Zu der Menge der versendeten Fragebögen kann ich nur sagen, dass die wohl richtig ist. Wir in unserem Verein (ca. 1300 Mitglieder) haben auf jeden Fall ca. 2.000 Fragebögen erhalten. Diese Fragebögen wurden allerdings nie vom Vorstand an die Mitglieder verteilt, obwohl es ohne größeren Aufwand mit der Vereinsinfopost hätte versendet werden können.

Ich selbst habe für die Vorjahre die Sammelbögen für Veranstaltungen (hauptsächlich Kutterfahrten mit der Jugendgruppe) in unserem Verein ordnungsgemäß ausgefüllt und mit dem Freiumschlag zurück gesendet. 

Nachdem das Institut die Kutterkapitäne befragte, habe ich persönlich einen Anruf eines Institutmitarbeiters erhalten.
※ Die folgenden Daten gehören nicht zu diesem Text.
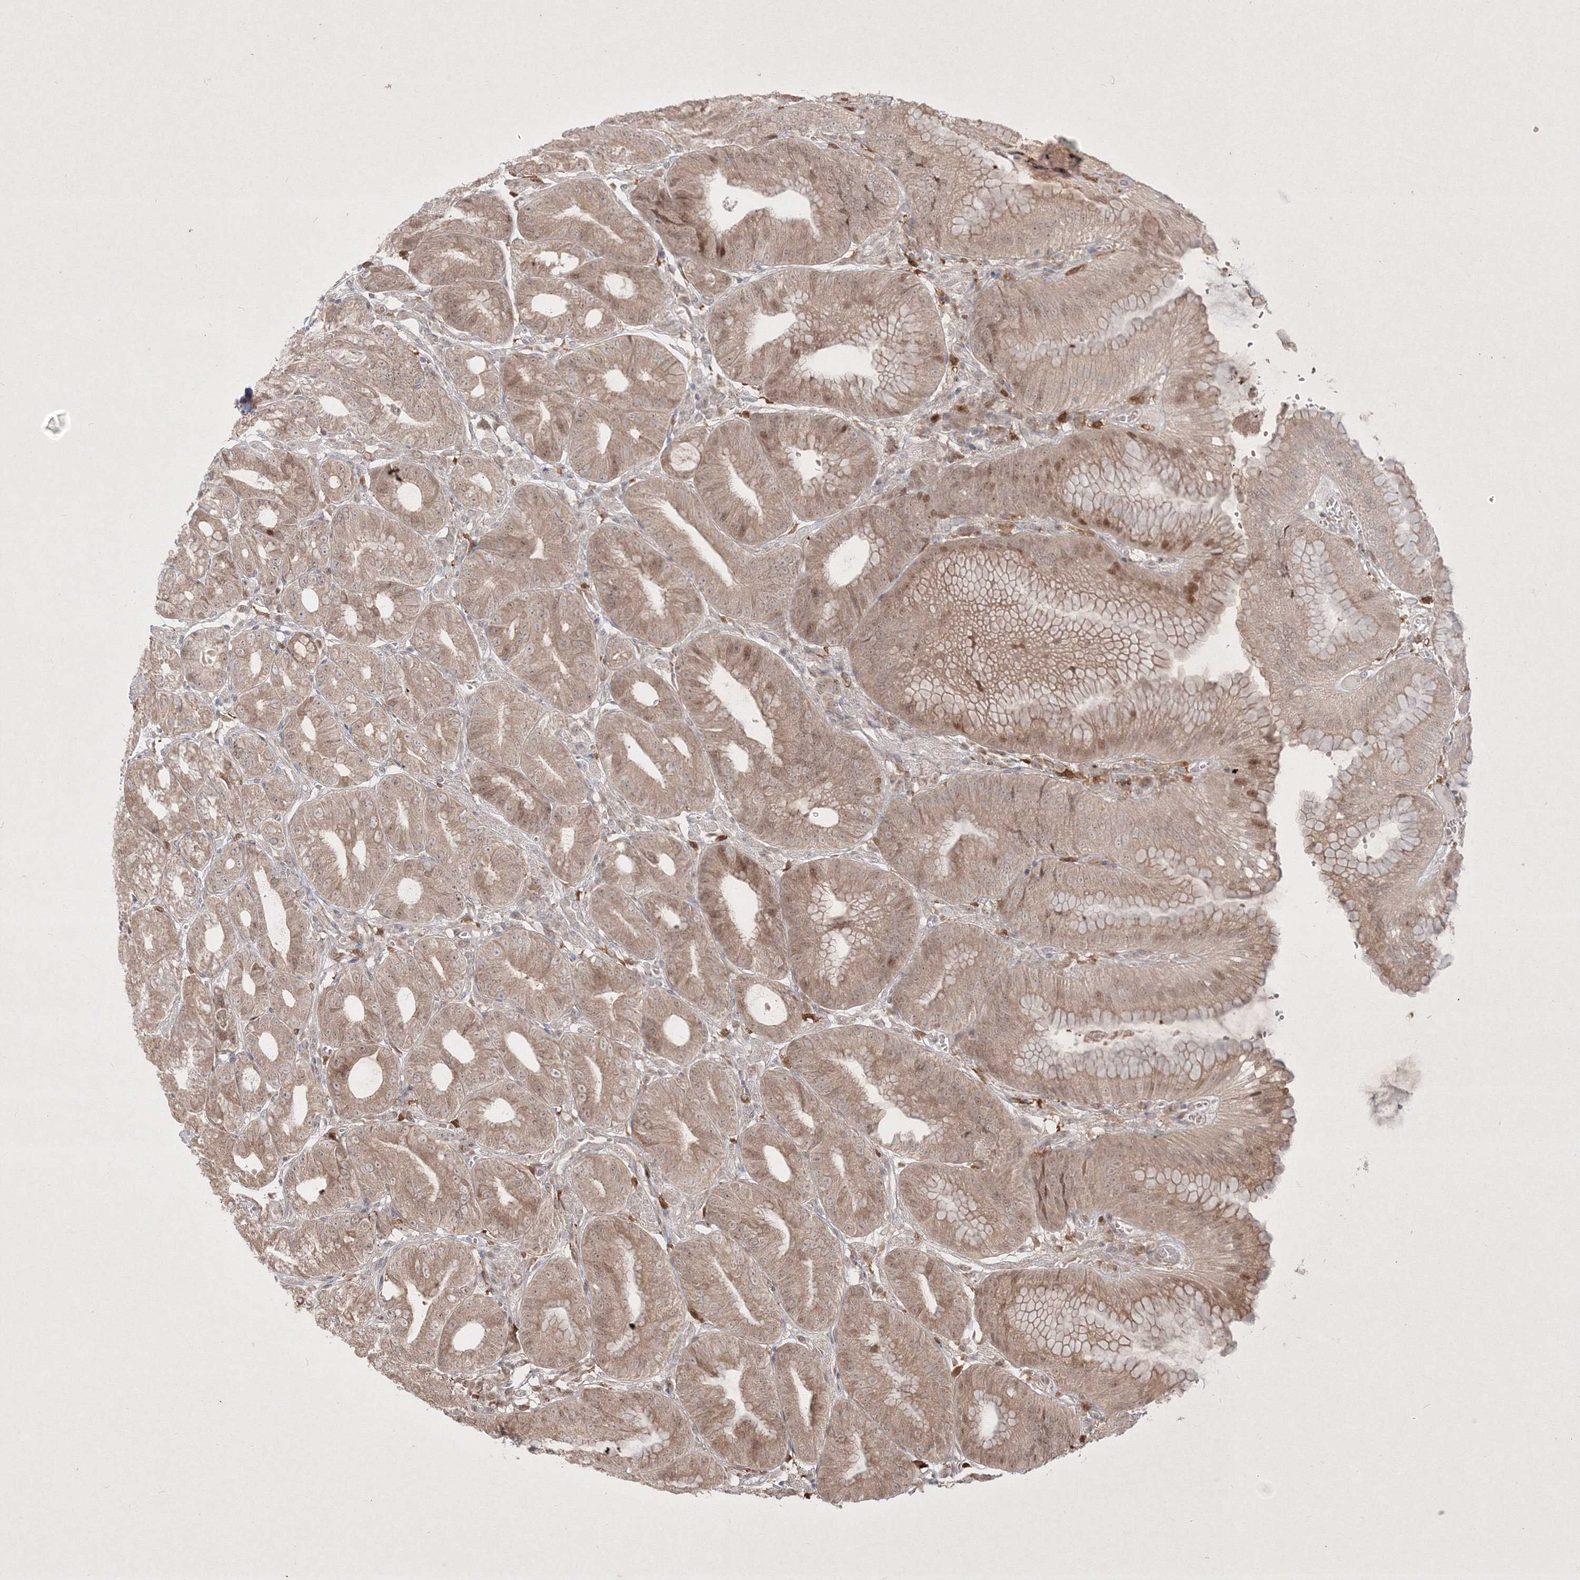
{"staining": {"intensity": "moderate", "quantity": ">75%", "location": "cytoplasmic/membranous,nuclear"}, "tissue": "stomach", "cell_type": "Glandular cells", "image_type": "normal", "snomed": [{"axis": "morphology", "description": "Normal tissue, NOS"}, {"axis": "topography", "description": "Stomach, lower"}], "caption": "Protein expression analysis of normal human stomach reveals moderate cytoplasmic/membranous,nuclear expression in about >75% of glandular cells.", "gene": "TAB1", "patient": {"sex": "male", "age": 71}}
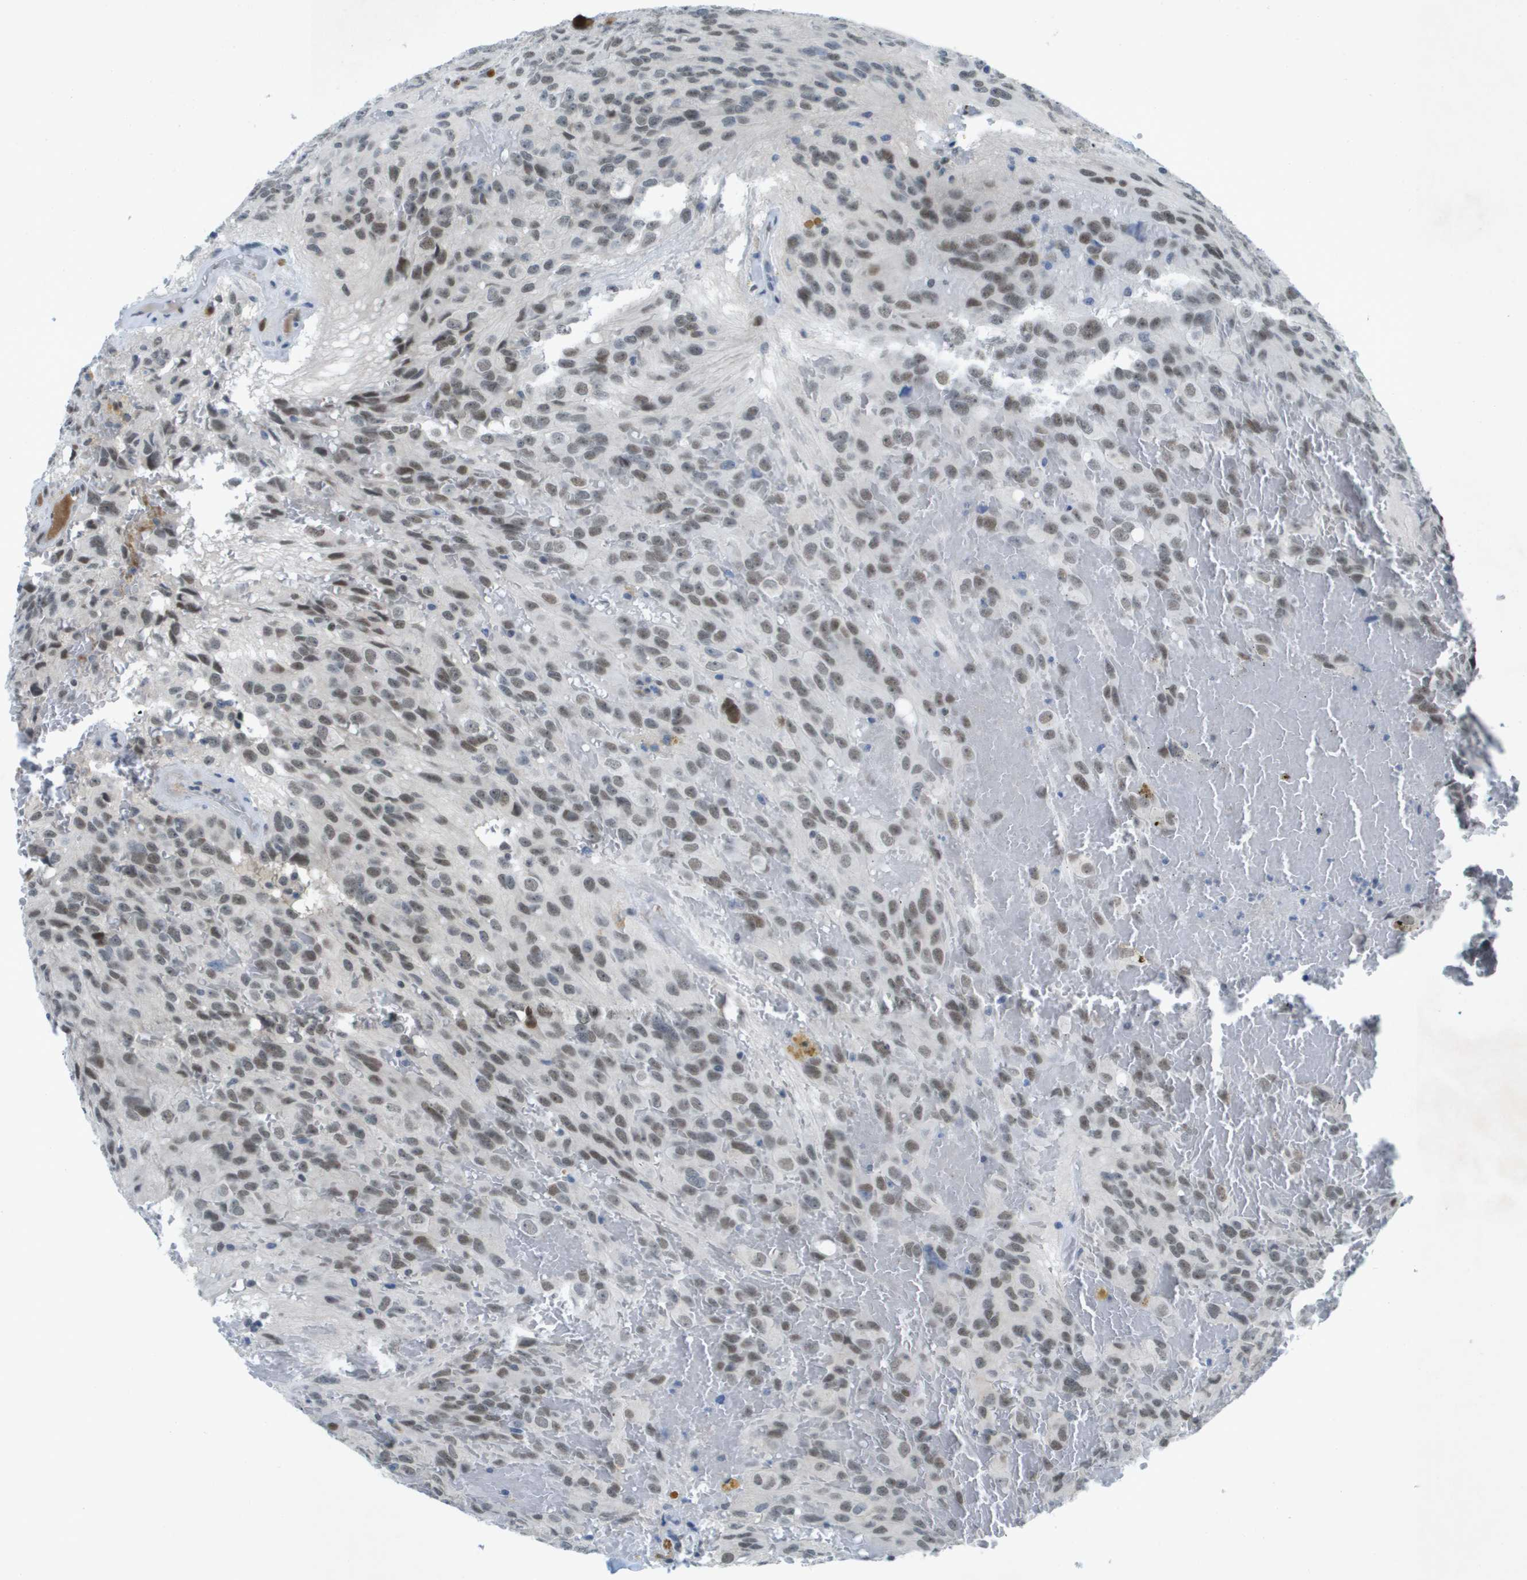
{"staining": {"intensity": "moderate", "quantity": ">75%", "location": "nuclear"}, "tissue": "glioma", "cell_type": "Tumor cells", "image_type": "cancer", "snomed": [{"axis": "morphology", "description": "Glioma, malignant, High grade"}, {"axis": "topography", "description": "Brain"}], "caption": "Malignant glioma (high-grade) was stained to show a protein in brown. There is medium levels of moderate nuclear positivity in about >75% of tumor cells.", "gene": "TP53RK", "patient": {"sex": "male", "age": 32}}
Als ich ihm mitteilte, dass ich die Fragebögen immer versendet habe, hatte sich seine Nachfrage erledigt, da die Fänge ja bereits gemeldet waren.

Also, bevor hier darüber diskutiert wird, ob die Fragebögen tatsächlich verteilt wurden oder nicht, sollte man sich erst einmal in den Vereinen erkundigen, ob da eventuell auch Fragebögen angekommen sind und entsorgt wurden. Denn ich glaube kaum, das wir der einzige Verein waren, der die Bögen zugesendet bekommen hat. Und somit liegt das Problem der mangelnden Datenerhebung bei den Vereinen und somit wieder bei den Anglern.

Auch bei den Fangmeldungen der Kutter sollte man objektiv und realistisch sein. Es gibt zwar Tage, an denen nur 40 Fische auf dem gesamten Kutter rauskommen, aber auch Tage, an denen 200 und mehr Dorsche gefangen werden. Wenn man davon einen Jahresdurchschnitt ermittelt, dann glaube ich den Erhebungen ganz einfach.

Und außerdem weiß ich genau, was ich so im Jahr fange...|wavey:


----------



## Gummischuh (5. Oktober 2007)

*AW: Stellungnahme Herr Schultz (Institut für Ostseefischerei Rostock) zur Dorschstudi*

Ich frage mich immer, wat dieser ganze Forschungs- und Bürokratiewahnsinn soll ?

Geht's um Dorsche oder um Schuldzuweisungen ?

Jeder Depp weiß doch mittlerweile, dass der Dorsch Probleme hat.

Man sollte sich 'nen Kopp machen, wo ganz konkret Schutzzonen eingerichtet werden können, die für *ALLE* gleichermaßen gelten, ohne Rücksicht auf einzelne "Existenzen" oder Ähnliches. Eben im Sinne des Dorsches und nicht einzelner Gruppen. Stattdessen werden wohl mal wieder Millionen Euros verbraten, um nicht einmal zweifelsfrei festzustellen, wer an seinem Niedergang den größeren Einfluss hat.
Den Dorsch interessiert es nicht, wer ihm den Garaus macht.

Was zu tun ist, das weiß man. ...Man kann aber auch forschen, bis sich das Thema Dorsch von allein gelöst hat.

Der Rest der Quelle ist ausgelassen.